• **Your objective**
Because the images are not wanted, restate every line below word for word without them.

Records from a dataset
---

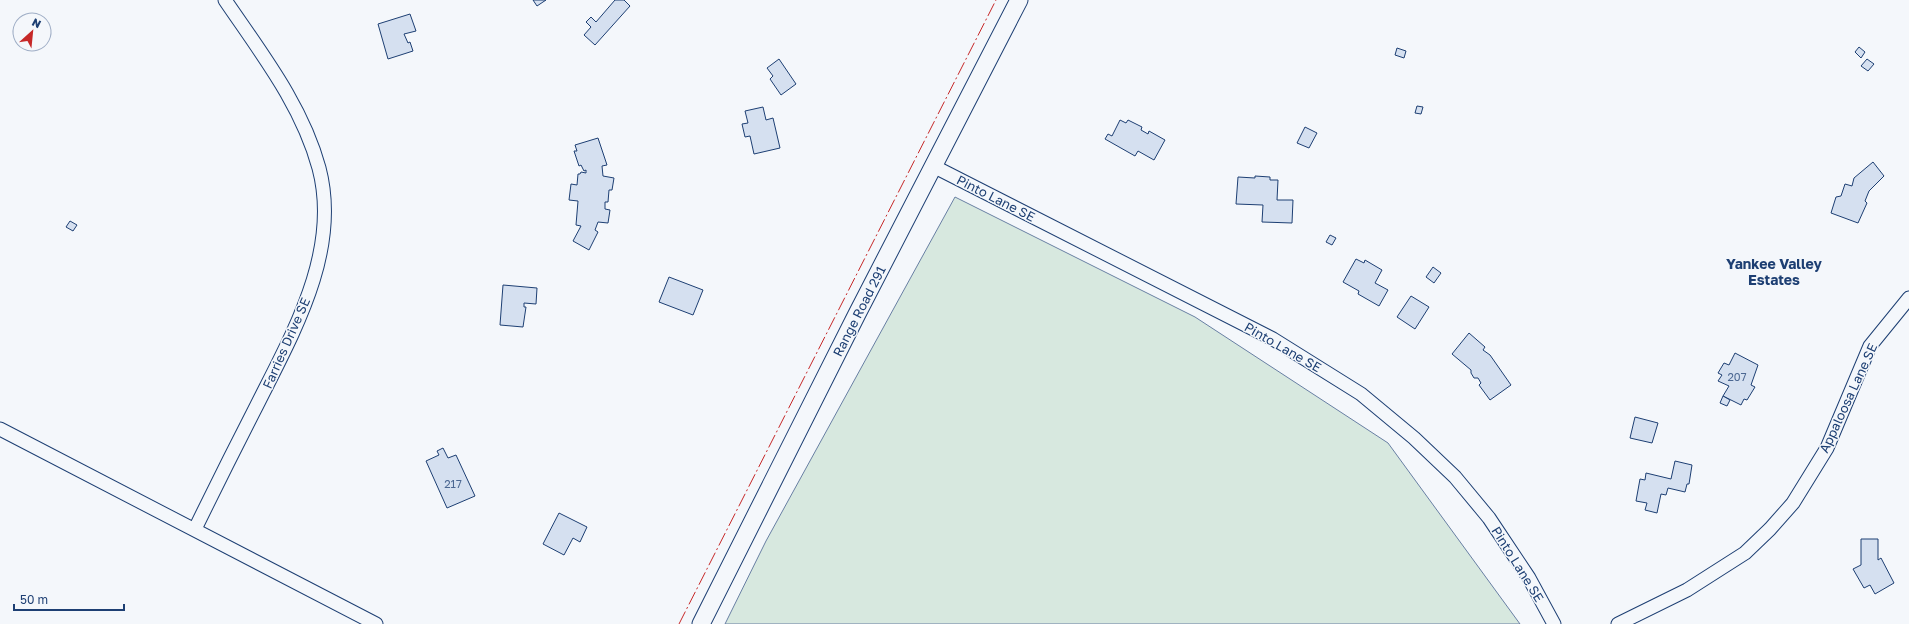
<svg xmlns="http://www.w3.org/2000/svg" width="1909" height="624" font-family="'Golos Text',sans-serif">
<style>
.green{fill:#d7e8df;stroke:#687fa3}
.building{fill:#d5e0f0;stroke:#1d3f73}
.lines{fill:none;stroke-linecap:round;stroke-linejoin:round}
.minor-casing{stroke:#1d3f73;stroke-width:15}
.tertiary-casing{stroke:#1d3f73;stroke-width:19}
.minor{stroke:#f4f7fb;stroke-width:13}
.tertiary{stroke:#f4f7fb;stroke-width:17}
.power{stroke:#c62828;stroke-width:1;stroke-dasharray:14 3 2 3;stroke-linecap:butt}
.labels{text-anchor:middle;stroke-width:3;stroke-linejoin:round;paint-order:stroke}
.number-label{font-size:11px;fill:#4b6792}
.street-label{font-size:13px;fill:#1d3f73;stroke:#f4f7fb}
.neighbourhood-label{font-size:14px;font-weight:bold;fill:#1d3f73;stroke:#f4f7fb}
</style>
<rect width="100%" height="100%" fill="#f4f7fb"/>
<path class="green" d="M 955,197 L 1195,317 L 1388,443 L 1520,624 L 725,624 L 766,541 Z"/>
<g class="building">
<path d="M 533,0 L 546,0 L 537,6 Z"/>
<path d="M 615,0 L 624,0 L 630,6 L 595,45 L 584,35 L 591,27 L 586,22 L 591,17 L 596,22 Z"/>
<path d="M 410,14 L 416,31 L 404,34 L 408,43 L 410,42 L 413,51 L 388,59 L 378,24 Z"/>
<path d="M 1859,47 L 1865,52 L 1861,58 L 1855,52 Z"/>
<path d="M 1397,48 L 1406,51 L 1404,58 L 1395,55 Z"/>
<path d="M 779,59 L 796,84 L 781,95 L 770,79 L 773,76 L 767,68 Z"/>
<path d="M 1867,59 L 1874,64 L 1868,71 L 1861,66 Z"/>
<path d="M 1417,106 L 1423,107 L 1421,114 L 1415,113 Z"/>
<path d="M 763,107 L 766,120 L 773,118 L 780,148 L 754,154 L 750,136 L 745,137 L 742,124 L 748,123 L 745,111 Z"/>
<path d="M 1120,120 L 1126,123 L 1128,120 L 1142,127 L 1141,130 L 1148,134 L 1149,131 L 1165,140 L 1154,160 L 1138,151 L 1135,156 L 1105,139 L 1108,134 L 1112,136 Z"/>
<path d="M 1305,127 L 1317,133 L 1309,148 L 1297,143 Z"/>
<path d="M 598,138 L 607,165 L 602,166 L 603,176 L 614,178 L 612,190 L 609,190 L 608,202 L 605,202 L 605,209 L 610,210 L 608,223 L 598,222 L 595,230 L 598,232 L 589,250 L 573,241 L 581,226 L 576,225 L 578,201 L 569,200 L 571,184 L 577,185 L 578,174 L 580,174 L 581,172 L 586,173 L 586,170 L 584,171 L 581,165 L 579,166 L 574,151 L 577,151 L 575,145 Z"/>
<path d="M 1873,162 L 1884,176 L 1869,191 L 1865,201 L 1867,203 L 1858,223 L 1831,213 L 1836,197 L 1841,196 L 1845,184 L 1852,186 L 1854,178 Z"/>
<path d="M 1255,176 L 1270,177 L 1270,180 L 1278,180 L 1277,200 L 1293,200 L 1292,223 L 1262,222 L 1263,205 L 1236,204 L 1238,177 L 1255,178 Z"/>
<path d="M 70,221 L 77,225 L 73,231 L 66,227 Z"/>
<path d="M 1330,235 L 1336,238 L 1332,245 L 1326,242 Z"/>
<path d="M 1356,259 L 1364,263 L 1365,260 L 1382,270 L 1375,283 L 1388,290 L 1379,306 L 1358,294 L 1359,291 L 1343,282 Z"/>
<path d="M 1433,267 L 1441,273 L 1434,283 L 1426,277 Z"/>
<path d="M 669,277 L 703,290 L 693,315 L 659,302 Z"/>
<path d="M 503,285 L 537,288 L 536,304 L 524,303 L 524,307 L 526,307 L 523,327 L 500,325 Z"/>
<path d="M 1411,296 L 1429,307 L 1415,329 L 1397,317 Z"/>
<path d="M 1469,333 L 1485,347 L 1483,350 L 1490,355 L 1511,385 L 1490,400 L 1479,385 L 1481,383 L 1478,378 L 1474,378 L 1471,373 L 1471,370 L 1452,354 Z"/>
<path d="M 1735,353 L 1758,365 L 1751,385 L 1755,387 L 1747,400 L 1744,399 L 1741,405 L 1723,396 L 1729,386 L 1718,381 L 1722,375 L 1718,373 L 1724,363 L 1729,365 Z"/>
<path d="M 1723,396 L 1730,400 L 1727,406 L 1720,403 Z"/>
<path d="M 1635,417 L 1658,423 L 1652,443 L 1630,438 Z"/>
<path d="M 443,448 L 448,458 L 456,455 L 475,496 L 447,508 L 426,461 L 439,455 L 437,451 Z"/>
<path d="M 1675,461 L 1692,465 L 1689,484 L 1687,484 L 1685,492 L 1668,488 L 1666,495 L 1661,494 L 1657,513 L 1645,510 L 1647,503 L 1636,501 L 1640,479 L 1645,480 L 1646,473 L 1671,479 Z"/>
<path d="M 559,513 L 587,527 L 580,542 L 573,538 L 564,555 L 543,544 Z"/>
<path d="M 1861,539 L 1878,539 L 1878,560 L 1881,558 L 1894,583 L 1875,594 L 1870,585 L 1864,588 L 1853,569 L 1861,565 Z"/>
</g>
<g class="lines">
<g class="minor-casing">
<g id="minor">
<path d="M 933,166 L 1273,339 L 1361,394 L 1414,438 L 1455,477 L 1489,518 L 1529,578 L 1554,624"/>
<path d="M 0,429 L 376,624"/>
<path d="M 195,529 C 215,488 236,446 257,405 C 293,333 341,251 319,168 C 302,105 261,53 225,0"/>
<path d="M 1618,624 L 1687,590 L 1745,553 L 1770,529 L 1793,503 L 1827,448 L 1870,346 L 1909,298"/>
</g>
</g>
<g class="tertiary-casing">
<path id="tertiary" d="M 701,624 L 857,314 L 1019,0"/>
</g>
<use href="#minor" class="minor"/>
<use href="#tertiary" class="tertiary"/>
<path class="power" d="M 679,624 L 996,0"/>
</g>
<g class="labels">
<g class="number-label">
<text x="1737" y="381">207</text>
<text x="453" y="488">217</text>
</g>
<g class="street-label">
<text transform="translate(996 198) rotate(27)" y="5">Pinto Lane SE</text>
<text transform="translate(859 311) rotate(-63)" y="5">Range Road 291</text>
<text transform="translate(286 343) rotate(-66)" y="5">Farries Drive SE</text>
<text transform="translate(1283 347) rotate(30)" y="5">Pinto Lane SE</text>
<text transform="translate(1848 398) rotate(-65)" y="5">Appaloosa Lane SE</text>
<text transform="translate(1518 564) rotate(58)" y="5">Pinto Lane SE</text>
</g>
<g class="neighbourhood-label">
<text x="1774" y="269">Yankee Valley<tspan x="1774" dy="16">Estates</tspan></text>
</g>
</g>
<g transform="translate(32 32) rotate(27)"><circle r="19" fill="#f4f7fb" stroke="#9eadc5"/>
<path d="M0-3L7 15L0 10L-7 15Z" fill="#c62828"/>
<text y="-6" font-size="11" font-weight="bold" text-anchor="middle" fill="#1d3f73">N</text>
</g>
<path d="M14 604v6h110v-6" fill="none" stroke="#1d3f73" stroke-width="2"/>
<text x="20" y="604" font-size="12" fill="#1d3f73" stroke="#f4f7fb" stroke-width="3" paint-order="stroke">50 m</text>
</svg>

---

• **Answer space**
<svg xmlns="http://www.w3.org/2000/svg" width="1909" height="624" font-family="'Golos Text',sans-serif">
<style>
.green{fill:#d7e8df;stroke:#687fa3}
.building{fill:#d5e0f0;stroke:#1d3f73}
.lines{fill:none;stroke-linecap:round;stroke-linejoin:round}
.minor-casing{stroke:#1d3f73;stroke-width:15}
.tertiary-casing{stroke:#1d3f73;stroke-width:19}
.minor{stroke:#f4f7fb;stroke-width:13}
.tertiary{stroke:#f4f7fb;stroke-width:17}
.power{stroke:#c62828;stroke-width:1;stroke-dasharray:14 3 2 3;stroke-linecap:butt}
.labels{text-anchor:middle;stroke-width:3;stroke-linejoin:round;paint-order:stroke}
.number-label{font-size:11px;fill:#4b6792}
.street-label{font-size:13px;fill:#1d3f73;stroke:#f4f7fb}
.neighbourhood-label{font-size:14px;font-weight:bold;fill:#1d3f73;stroke:#f4f7fb}
</style>
<rect width="100%" height="100%" fill="#f4f7fb"/>
<path class="green" d="M 955,197 L 1195,317 L 1388,443 L 1520,624 L 725,624 L 766,541 Z"/>
<g class="building">
<path d="M 533,0 L 546,0 L 537,6 Z"/>
<path d="M 615,0 L 624,0 L 630,6 L 595,45 L 584,35 L 591,27 L 586,22 L 591,17 L 596,22 Z"/>
<path d="M 410,14 L 416,31 L 404,34 L 408,43 L 410,42 L 413,51 L 388,59 L 378,24 Z"/>
<path d="M 1859,47 L 1865,52 L 1861,58 L 1855,52 Z"/>
<path d="M 1397,48 L 1406,51 L 1404,58 L 1395,55 Z"/>
<path d="M 779,59 L 796,84 L 781,95 L 770,79 L 773,76 L 767,68 Z"/>
<path d="M 1867,59 L 1874,64 L 1868,71 L 1861,66 Z"/>
<path d="M 1417,106 L 1423,107 L 1421,114 L 1415,113 Z"/>
<path d="M 763,107 L 766,120 L 773,118 L 780,148 L 754,154 L 750,136 L 745,137 L 742,124 L 748,123 L 745,111 Z"/>
<path d="M 1120,120 L 1126,123 L 1128,120 L 1142,127 L 1141,130 L 1148,134 L 1149,131 L 1165,140 L 1154,160 L 1138,151 L 1135,156 L 1105,139 L 1108,134 L 1112,136 Z"/>
<path d="M 1305,127 L 1317,133 L 1309,148 L 1297,143 Z"/>
<path d="M 598,138 L 607,165 L 602,166 L 603,176 L 614,178 L 612,190 L 609,190 L 608,202 L 605,202 L 605,209 L 610,210 L 608,223 L 598,222 L 595,230 L 598,232 L 589,250 L 573,241 L 581,226 L 576,225 L 578,201 L 569,200 L 571,184 L 577,185 L 578,174 L 580,174 L 581,172 L 586,173 L 586,170 L 584,171 L 581,165 L 579,166 L 574,151 L 577,151 L 575,145 Z"/>
<path d="M 1873,162 L 1884,176 L 1869,191 L 1865,201 L 1867,203 L 1858,223 L 1831,213 L 1836,197 L 1841,196 L 1845,184 L 1852,186 L 1854,178 Z"/>
<path d="M 1255,176 L 1270,177 L 1270,180 L 1278,180 L 1277,200 L 1293,200 L 1292,223 L 1262,222 L 1263,205 L 1236,204 L 1238,177 L 1255,178 Z"/>
<path d="M 70,221 L 77,225 L 73,231 L 66,227 Z"/>
<path d="M 1330,235 L 1336,238 L 1332,245 L 1326,242 Z"/>
<path d="M 1356,259 L 1364,263 L 1365,260 L 1382,270 L 1375,283 L 1388,290 L 1379,306 L 1358,294 L 1359,291 L 1343,282 Z"/>
<path d="M 1433,267 L 1441,273 L 1434,283 L 1426,277 Z"/>
<path d="M 669,277 L 703,290 L 693,315 L 659,302 Z"/>
<path d="M 503,285 L 537,288 L 536,304 L 524,303 L 524,307 L 526,307 L 523,327 L 500,325 Z"/>
<path d="M 1411,296 L 1429,307 L 1415,329 L 1397,317 Z"/>
<path d="M 1469,333 L 1485,347 L 1483,350 L 1490,355 L 1511,385 L 1490,400 L 1479,385 L 1481,383 L 1478,378 L 1474,378 L 1471,373 L 1471,370 L 1452,354 Z"/>
<path d="M 1735,353 L 1758,365 L 1751,385 L 1755,387 L 1747,400 L 1744,399 L 1741,405 L 1723,396 L 1729,386 L 1718,381 L 1722,375 L 1718,373 L 1724,363 L 1729,365 Z"/>
<path d="M 1723,396 L 1730,400 L 1727,406 L 1720,403 Z"/>
<path d="M 1635,417 L 1658,423 L 1652,443 L 1630,438 Z"/>
<path d="M 443,448 L 448,458 L 456,455 L 475,496 L 447,508 L 426,461 L 439,455 L 437,451 Z"/>
<path d="M 1675,461 L 1692,465 L 1689,484 L 1687,484 L 1685,492 L 1668,488 L 1666,495 L 1661,494 L 1657,513 L 1645,510 L 1647,503 L 1636,501 L 1640,479 L 1645,480 L 1646,473 L 1671,479 Z"/>
<path d="M 559,513 L 587,527 L 580,542 L 573,538 L 564,555 L 543,544 Z"/>
<path d="M 1861,539 L 1878,539 L 1878,560 L 1881,558 L 1894,583 L 1875,594 L 1870,585 L 1864,588 L 1853,569 L 1861,565 Z"/>
</g>
<g class="lines">
<g class="minor-casing">
<g id="minor">
<path d="M 933,166 L 1273,339 L 1361,394 L 1414,438 L 1455,477 L 1489,518 L 1529,578 L 1554,624"/>
<path d="M 0,429 L 376,624"/>
<path d="M 195,529 C 215,488 236,446 257,405 C 293,333 341,251 319,168 C 302,105 261,53 225,0"/>
<path d="M 1618,624 L 1687,590 L 1745,553 L 1770,529 L 1793,503 L 1827,448 L 1870,346 L 1909,298"/>
</g>
</g>
<g class="tertiary-casing">
<path id="tertiary" d="M 701,624 L 857,314 L 1019,0"/>
</g>
<use href="#minor" class="minor"/>
<use href="#tertiary" class="tertiary"/>
<path class="power" d="M 679,624 L 996,0"/>
</g>
<g class="labels">
<g class="number-label">
<text x="1737" y="381">207</text>
<text x="453" y="488">217</text>
</g>
<g class="street-label">
<text transform="translate(996 198) rotate(27)" y="5">Pinto Lane SE</text>
<text transform="translate(859 311) rotate(-63)" y="5">Range Road 291</text>
<text transform="translate(286 343) rotate(-66)" y="5">Farries Drive SE</text>
<text transform="translate(1283 347) rotate(30)" y="5">Pinto Lane SE</text>
<text transform="translate(1848 398) rotate(-65)" y="5">Appaloosa Lane SE</text>
<text transform="translate(1518 564) rotate(58)" y="5">Pinto Lane SE</text>
</g>
<g class="neighbourhood-label">
<text x="1774" y="269">Yankee Valley<tspan x="1774" dy="16">Estates</tspan></text>
</g>
</g>
<g transform="translate(32 32) rotate(27)"><circle r="19" fill="#f4f7fb" stroke="#9eadc5"/>
<path d="M0-3L7 15L0 10L-7 15Z" fill="#c62828"/>
<text y="-6" font-size="11" font-weight="bold" text-anchor="middle" fill="#1d3f73">N</text>
</g>
<path d="M14 604v6h110v-6" fill="none" stroke="#1d3f73" stroke-width="2"/>
<text x="20" y="604" font-size="12" fill="#1d3f73" stroke="#f4f7fb" stroke-width="3" paint-order="stroke">50 m</text>
</svg>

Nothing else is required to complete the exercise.